Een gesprek met dijkgraaf en hoogleraar Gebiedsontwikkeling Co Verdaas over de rol van waterschappen bij gebiedsontwikkeling

Het (inmiddels demissionaire) kabinet wil een grotere rol voor waterschappen bij gebiedsontwikkeling. Maar hoe kijken waterschappen daar zelf eigenlijk naar? Daarover gingen we in gesprek met Co Verdaas, dijkgraaf bij Waterschap Rivierenland én deeltijdhoogleraar Gebiedsontwikkeling aan de TU Delft. “We moeten zelfbewust aangeven waar we tegen de grenzen van het watersysteem aanlopen.”

De overstromingen in Limburg in 2021, de droogtes van de afgelopen jaren en de regens van deze zomer: het extreme weer trekt de waterschappen langzaam maar zeker uit de schaduw. Waar ze vroeger vooral op de achtergrond opereerden, krijgen ze door een veranderend klimaat steeds meer podium. In het regeerakkoord van het inmiddels demissionaire Kabinet Rutte IV stond al dat het advies van waterschappen bij bestemmingswijzigingen dwingender moet worden. In de Kamerbrief 'Water en bodem sturend' is dat verder uitgewerkt. Die stelt dat waterschappen een grotere rol bij gebiedsontwikkeling moeten krijgen omdat het bodem- en watersysteem leidend moet worden.

Vanuit Deloitte Real Estate adviseren wij onder meer overheden, woningcorporaties, vastgoedontwikkelaars, investeerders en bedrijven over locatie-, grond- en vastgoedvraagstukken. In het complexe speelveld van gebiedsontwikkeling zien we steeds meer aandacht voor extreme neerslag en overstromingen, droogte en hitte. Het zijn thema’s waarop veel kennis en expertise zit bij de waterschappen die nog lang niet altijd stevig aan tafel zitten. Co Verdaas brengt daar graag verandering in.

Verdaas is net als vrijwel de gehele watersector blij met de Kamerbrief. “Water en bodem sturend is een gezond principe, maar we moeten het nog wel concreter maken.
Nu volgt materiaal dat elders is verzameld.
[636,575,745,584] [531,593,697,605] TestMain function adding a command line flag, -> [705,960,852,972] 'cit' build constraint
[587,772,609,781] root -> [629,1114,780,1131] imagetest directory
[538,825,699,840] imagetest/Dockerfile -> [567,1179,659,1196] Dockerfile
Anders kun je er geen land mee inrichten.” Verdaas’ invulling is dat waterschappen al in een vroeg stadium meer kennis en kunde moeten gaan inbrengen bij bestemmingswijzigingen en gebiedsontwikkeling. “In het verleden hadden we soms een afwachtende houding. We hoorden als het ware wel wat de uitkomst van een planproces was en wij regelden vervolgens het gemaal, de zuivering en reguleerden het bijpassende peil. Nu brengen we onze expertise al veel eerder in, zodat degenen die erover gaan goed onderbouwde keuzes kunnen maken.”
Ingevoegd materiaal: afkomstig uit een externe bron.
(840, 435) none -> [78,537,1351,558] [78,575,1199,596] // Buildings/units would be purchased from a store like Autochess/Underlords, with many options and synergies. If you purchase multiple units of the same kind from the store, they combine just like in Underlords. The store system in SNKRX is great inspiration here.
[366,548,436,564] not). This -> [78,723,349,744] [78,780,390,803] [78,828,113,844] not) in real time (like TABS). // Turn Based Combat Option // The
Door Hielke Bos en Jouke van Campenhout van Deloitte Real Estate

Van faciliterende naar kritische vriend

De brief betekent wat hem betreft dus niet dat het waterschap sturend wordt op de gebiedsprocessen zelf. Verdaas benadrukt in het gesprek meermaals het functionele karakter van het waterschap en markeert het onderscheid tussen de algemene democratie van Rijk, provincie en gemeente en de functionele uitvoerende rol die het waterschap heeft. “Waar Rijk, provincies en gemeenten over integrale keuzes en ruimtelijke ordening gaan, mogen wij het belastinggeld dat wij innen alleen gebruiken voor onze wettelijke taken.

In de kern zijn die taken al 750 jaar hetzelfde: zorgen voor droge voeten en voldoende schoon water. Als de algemene democratie na een zorgvuldige afweging besluit dat iets een goede ontwikkeling is, dan moeten wij deze democratische uitkomst accepteren en faciliteren. Dat is ook onze kracht: in een veranderende wereld onze functionele taak goed uitvoeren. Het gaat ons land niet helpen als wij het werk van een gemeente en een provincie nog eens dunnetjes overdoen. Dat zou de vaak toch al langdurige besluitvormingsprocessen enkel verder frustreren.”

Rogier van de Sande, voorzitter van de Unie van Waterschappen en dijkgraaf van het Hoogheemraadschap van Rijnland stelt in een artikel op onderzoeksplatform Follow the Money dat de rol van het waterschap verandert in die van een faciliterende vriend naar een kritische vriend.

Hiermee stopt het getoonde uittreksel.